The ULSS graduate programs are specializations of the existing graduate degree programs in the School of Computing. Students must first be accepted into the School and then to the ULSS Graduate Specialization. See "How to Apply" for application procedures and requirements.
The ULSS CREATE program offers an enriched experience in ultra-large scale software systems, including specialized courses in ULSS Technical Skills, ULSS Professional Skills, and targeted graduate courses in software engineering designed to prepare you for a career in the future of ULSS.
A practical internship or project experience in collaboration with an industrial partner is an integral part of the program, and for the thesis option, an industrially-motivated research topic in ULSS carried out in collaboration with one of our industrial partners.
The ULSS specialization PhD consists of the four steps outlined in the School of Computing's PhD program, augmented with a specialization in ULSS. The four steps are breadth, topic proposal, comprehensive examination, and thesis. See the School's graduate website for procedural and scheduling details and overall requirements.
Breadth In the breadth step, students accumulate breadth "tokens" (graduate-level courses or equivalent experience) in the three core areas of computer science, Theory, Applications and Systems, and possibly tokens in other areas relevant to the student's specialization. The School requires at total of ten tokens, with at least two in each of the three core areas. A previous MSc thesis normally counts as a token, as does industrial experience on a topic equivalent to a graduate course. In the ULSS specialization, breadth tokens must include at least CISC 883: Introduction to Ultra-Large-Scale Software Systems, CISC 885: Professional Development in Ultra-Large-Scale Software Systems, and at least two electives chosen from the ULSS electives course list. The breadth step should be completed by the end of the third term (first year) in the program. See here for details.
Topic Proposal In the topic proposal step, a 6-page research topic proposal document is submitted for approval. The document gives a description of a proposed subject area and research topic to be pursued, including a brief oultine of the key and most pertinent literature contributions for the proposed topic. The PhD supervisory committee provides feedback on the document, including expected weights of the literature survey and research plan components of the PhD comprehensive examination. In the ULSS CREATE program, the research topic is normally chosen in consultation with the industrial research partner. This step is to be completed by the end of the third term after initial registration in the PhD program. See here for details.

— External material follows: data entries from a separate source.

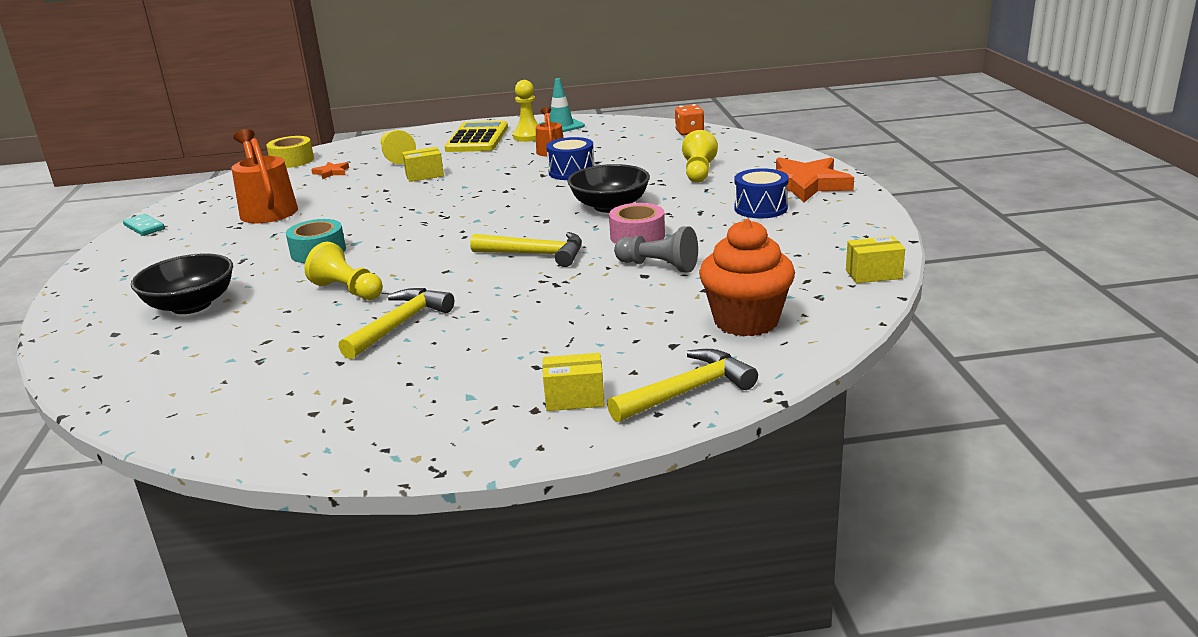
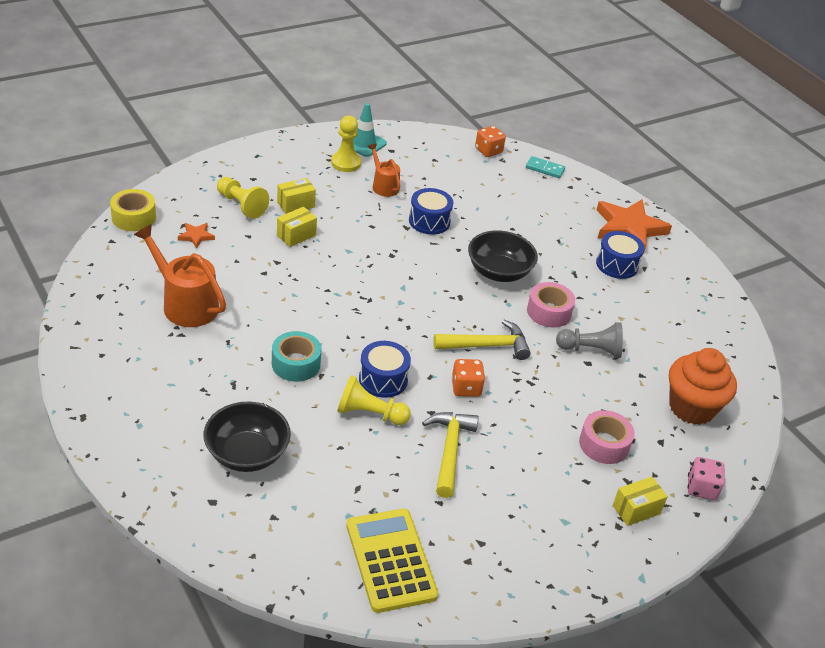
camera: 30 degrees left, 15 degrees up
(144, 227) = (80, 345): turquoise domino -> turquoise domino (545, 169)
(392, 268) = (383, 379): none -> blue drum
(475, 282) = (466, 388): none -> orange dice
(477, 138) = (298, 168): yellow calculator -> yellow calculator (391, 560)
(593, 339) = (604, 444): none -> pink tape
(688, 391) = (701, 488): yellow hammer -> pink dice
(698, 172) = (536, 215): yellow pawn -> none
(873, 274) = (741, 342): yellow box -> yellow box (296, 205)

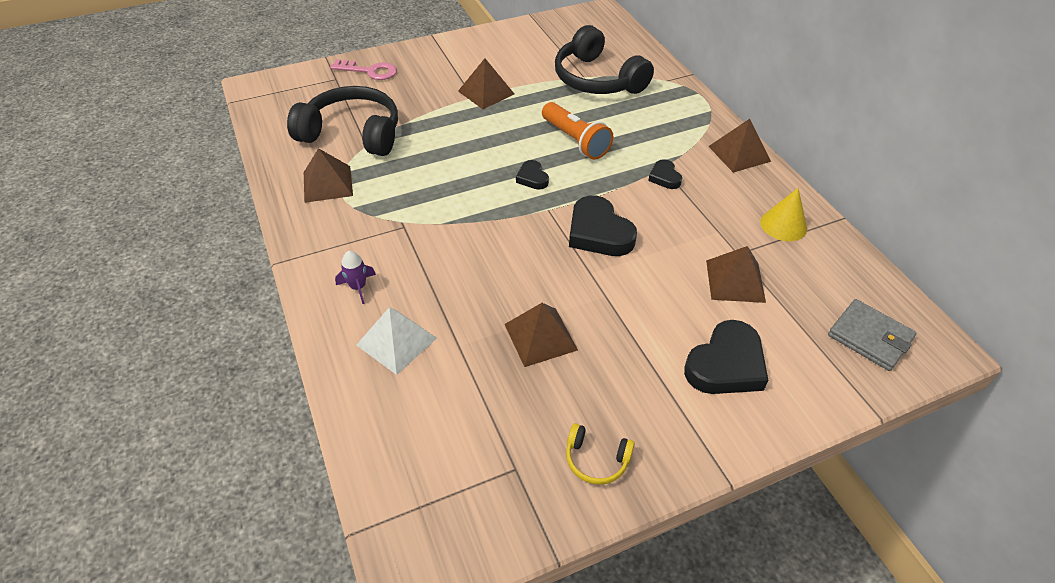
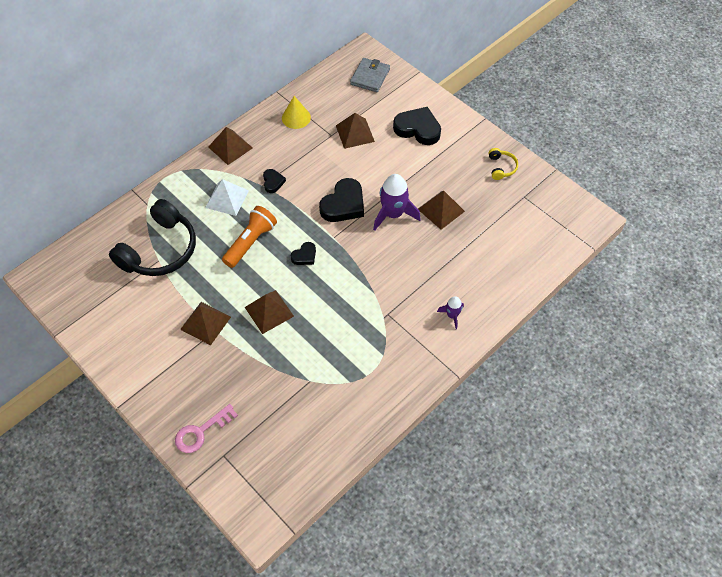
camera: 110 degrees left, 10 degrees up
(327, 183) = (366, 385): brown pyramid -> brown pyramid (269, 311)
(352, 134) = (299, 398): black headphones -> none
(369, 71) = (201, 431): pink key -> pink key turned 120 degrees counterclockwise
(397, 341) = (480, 276): white pyramid -> white pyramid (227, 199)
(558, 279) = (393, 214): none -> purple rocket
(664, 177) = (273, 182): black heart -> black heart turned 60 degrees counterclockwise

Comprehensive Examination In the comprehensive examination step, strudents must show that they are well-versed of the state of the art in the area in which they intend to pursue research, that they have a critical perspective of the area, and that they are able to formulate a research plan to explore open problems and research opportunities. A formal PhD research proposal paper is submitted, presented and defended at an oral examination. The research proposal paper is a 40-page maximum document to be submitted before the end of the sixth term after initial registration in the PhD program. It should normally cover background material (e.g., motivation and literature survey), the problem to be tackled, methods to be used (e.g., research plans and experimental design), results sought, evaluation metrics (i.e. how research success will be measured), and milestones (including progress to date). The proportions of text for the literature survey and for the research plans will have already been communicated to the student through the feedback received on their topic proposal step. In the ULSS CREATE program the research proposal is normally created in consultation with the industrial research partner. See here for details.
Thesis In the thesis step, the proposed research is conducted and completed, and a formal dissertation is written and formally defended at an oral thesis examination. In the ULSS program, the examination committee normally includes a representative from the industrial partner. See here for details.
One or more of the topic proposal, comprehensive examination and thesis step will normally include on on-site internship with the industrial partner.
All ULSS CREATE PhD students are eligible for financial support from the CREATE program.
The research pattern MSc in ULSS is a specialization of the MSc program of the School of Computing described here, combining four graduate courses with professional development and an MSc research thesis. For the ULSS specialization, the course selection must include at least CISC 883: Introduction to Ultra-Large-Scale Software Systems, and three electives chosen from the ULSS electives course list, as well as CISC 885: Professional Development in Ultra-Large-Scale Software Systems, in place of CISC 897.
An MSc thesis topic in the ULSS area is chosen in collaboration with the industrial partner and completed and defended over the first five terms. The MSc thesis examination will normally include a representative of the industry partner at the examination.
The thesis research step will normally include an on-site internship or remote collaboration with the industrial partner.
All ULSS CREATE research thesis MSc students are eligible for financial support from the CREATE program.
The project pattern MSc in ULSS is a specialization of the Project MSc program of the School of Computing described here, combining seven graduate courses with a one-term research project. For the ULSS specialization, the course selection must include: CISC 883: Introduction to Ultra-Large-Scale Software Systems, CISC 885: Professional Development in Ultra-Large-Scale Software Systems in place of CISC 897, at least five other graduate courses with at least three chosen from the ULSS electives course list, and an industrially-motivated one-term research project in ULSS.
Project MSc students are self-funded, and normally receive no financial support from the ULSS CREATE program.